Balancing performance and utilization
Sunday, January 28th, 2007As I alluded to in a previous post, maintaining existing service levels, adding new resources and services, and troubleshooting performance and availability issues in the increasingly complex IT environment are difficult enough challenges on their own. Combine that with budget constraints and your average IT manager faces a quandary: How do you roll out new services, continue to maintain existing service level commitments, and stay within your budget? Put another way, which will you get called to the mat for first: an application performance issue, or cost overruns? More importantly, how does an IT manager keep from getting called out on either of these issues?
Now you may say that cost really isn’t an issue anymore, what with storage becoming so inexpensive. StorageMojo had a great post back in October disspelling this myth: yes, the cost of storage capacity has gone down dramatically, but in that same amount of time, the cost of storage processing has doubled according to Robin:
In storage, the capacity illusion reigns supreme. We measure storage utilization by looking at capacity in gigabytes, which, as Hu points out, is the cheapest part of storage. The expensive storage component is I/O. And the expensive management component is people.
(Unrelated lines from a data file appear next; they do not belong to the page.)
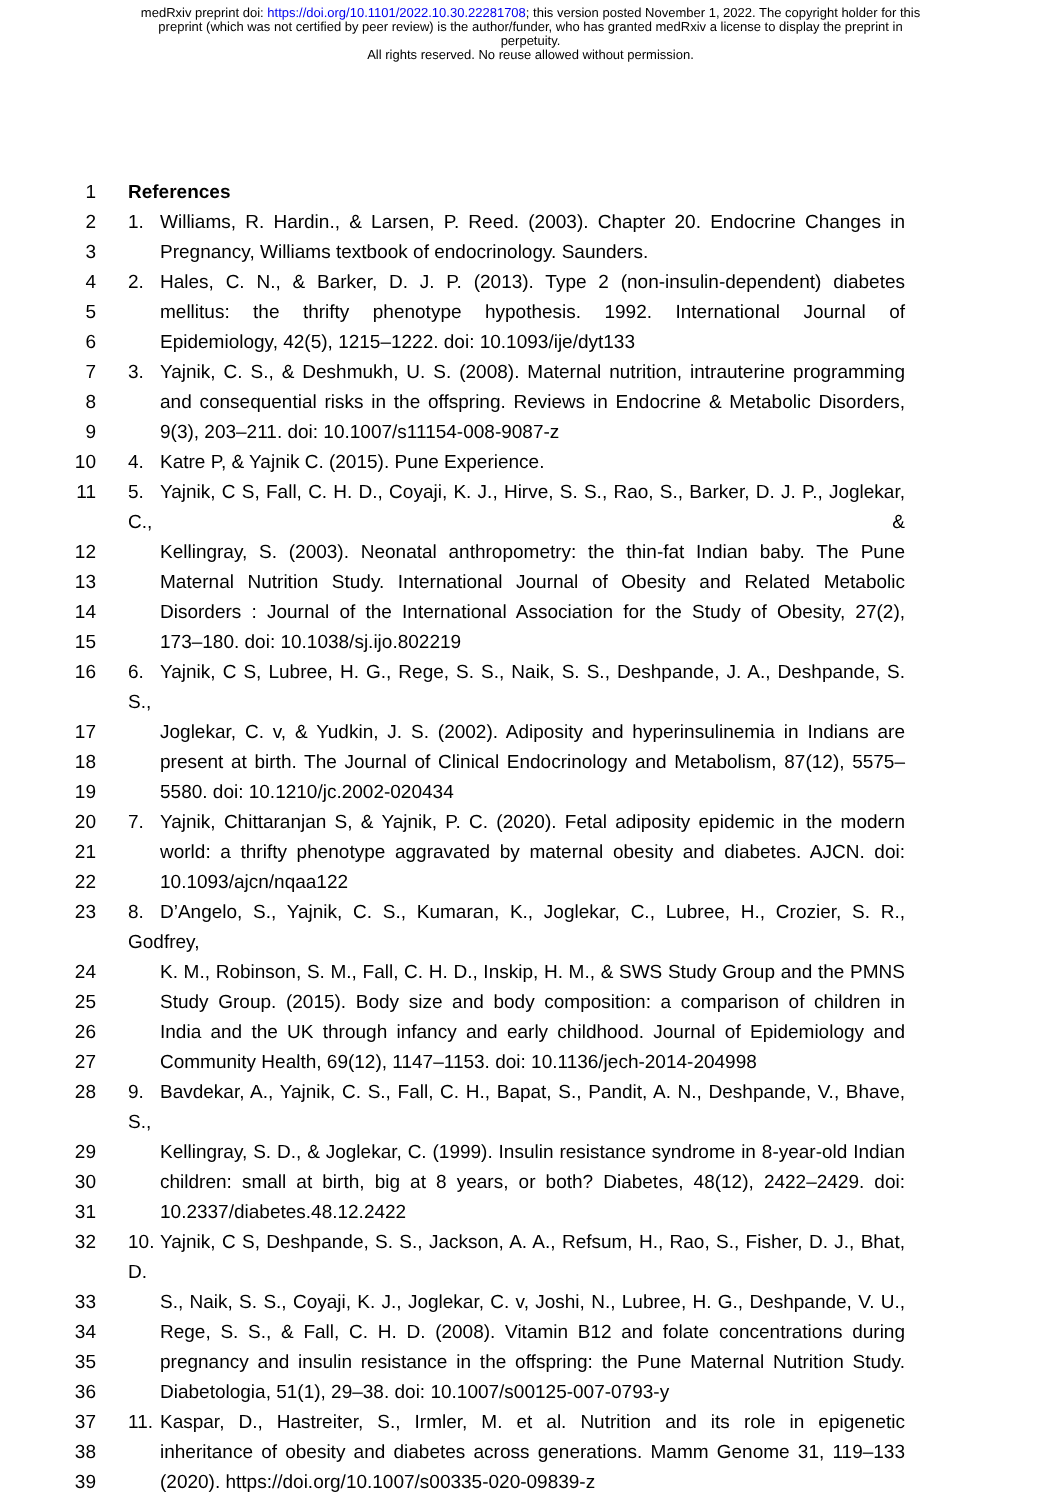medRxiv preprint doi: https://doi.org/10.1101/2022.10.30.22281708; this version posted November 1, 2022. The copyright holder for this
preprint (which was not certified by peer review) is the author/funder, who has granted medRxiv a license to display the preprint in
perpetuity.
All rights reserved. No reuse allowed without permission.
1 References
2 1. Williams, R. Hardin., & Larsen, P. Reed. (2003). Chapter 20. Endocrine Changes in
3 Pregnancy, Williams textbook of endocrinology. Saunders.
4 2. Hales, C. N., & Barker, D. J. P. (2013). Type 2 (non-insulin-dependent) diabetes
5 mellitus: the thrifty phenotype hypothesis. 1992. International Journal of
6 Epidemiology, 42(5), 1215–1222. doi: 10.1093/ije/dyt133
7 3. Yajnik, C. S., & Deshmukh, U. S. (2008). Maternal nutrition, intrauterine programming
8 and consequential risks in the offspring. Reviews in Endocrine & Metabolic Disorders,
9 9(3), 203–211. doi: 10.1007/s11154-008-9087-z
10 4. Katre P, & Yajnik C. (2015). Pune Experience.
11 5. Yajnik, C S, Fall, C. H. D., Coyaji, K. J., Hirve, S. S., Rao, S., Barker, D. J. P., Joglekar, C., &
12 Kellingray, S. (2003). Neonatal anthropometry: the thin-fat Indian baby. The Pune
13 Maternal Nutrition Study. International Journal of Obesity and Related Metabolic
14 Disorders : Journal of the International Association for the Study of Obesity, 27(2),
15 173–180. doi: 10.1038/sj.ijo.802219
16 6. Yajnik, C S, Lubree, H. G., Rege, S. S., Naik, S. S., Deshpande, J. A., Deshpande, S. S.,
17 Joglekar, C. v, & Yudkin, J. S. (2002). Adiposity and hyperinsulinemia in Indians are
18 present at birth. The Journal of Clinical Endocrinology and Metabolism, 87(12), 5575–
19 5580. doi: 10.1210/jc.2002-020434
20 7. Yajnik, Chittaranjan S, & Yajnik, P. C. (2020). Fetal adiposity epidemic in the modern
21 world: a thrifty phenotype aggravated by maternal obesity and diabetes. AJCN. doi:
22 10.1093/ajcn/nqaa122
23 8. D’Angelo, S., Yajnik, C. S., Kumaran, K., Joglekar, C., Lubree, H., Crozier, S. R., Godfrey,
24 K. M., Robinson, S. M., Fall, C. H. D., Inskip, H. M., & SWS Study Group and the PMNS
25 Study Group. (2015). Body size and body composition: a comparison of children in
26 India and the UK through infancy and early childhood. Journal of Epidemiology and
27 Community Health, 69(12), 1147–1153. doi: 10.1136/jech-2014-204998
28 9. Bavdekar, A., Yajnik, C. S., Fall, C. H., Bapat, S., Pandit, A. N., Deshpande, V., Bhave, S.,
29 Kellingray, S. D., & Joglekar, C. (1999). Insulin resistance syndrome in 8-year-old Indian
30 children: small at birth, big at 8 years, or both? Diabetes, 48(12), 2422–2429. doi:
31 10.2337/diabetes.48.12.2422
32 10. Yajnik, C S, Deshpande, S. S., Jackson, A. A., Refsum, H., Rao, S., Fisher, D. J., Bhat, D.
33 S., Naik, S. S., Coyaji, K. J., Joglekar, C. v, Joshi, N., Lubree, H. G., Deshpande, V. U.,
34 Rege, S. S., & Fall, C. H. D. (2008). Vitamin B12 and folate concentrations during
35 pregnancy and insulin resistance in the offspring: the Pune Maternal Nutrition Study.
36 Diabetologia, 51(1), 29–38. doi: 10.1007/s00125-007-0793-y
37 11. Kaspar, D., Hastreiter, S., Irmler, M. et al. Nutrition and its role in epigenetic
38 inheritance of obesity and diabetes across generations. Mamm Genome 31, 119–133
39 (2020). https://doi.org/10.1007/s00335-020-09839-z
Five years ago, the average disk drive cost about $4/GB while the average cost of OLTP tpmc was about $20. Today, 3.5″ disks are about $0.30/GB and OLTP tpmc is about $4. So capacity is less than 1/10th the cost of five years ago, while I/O is about 1/5th the cost. The relative cost of I/O has doubled in the last five years.
This tells me two things. First, we’re all probably underestimating the true cost of storage. But secondly, and much more importantly, it highlights the need for storage management systems to track more than just capacity and application-specific utilization. To be successful, an IT manager needs to supplement SRM reporting and management tools with other systems that can, for instance, understand and predict how the complex relationships between applications, servers, networks, and storage will affect business performance and availability. These new products must predict issues before they impact business operations and help properly budget for future capacity growth given projected application demands.
This kind of insight requires a cross-domain approach–it requires close cooperation across storage, application and infrastructure management systems. It’s another reason why I feel that the time is right for Akorri.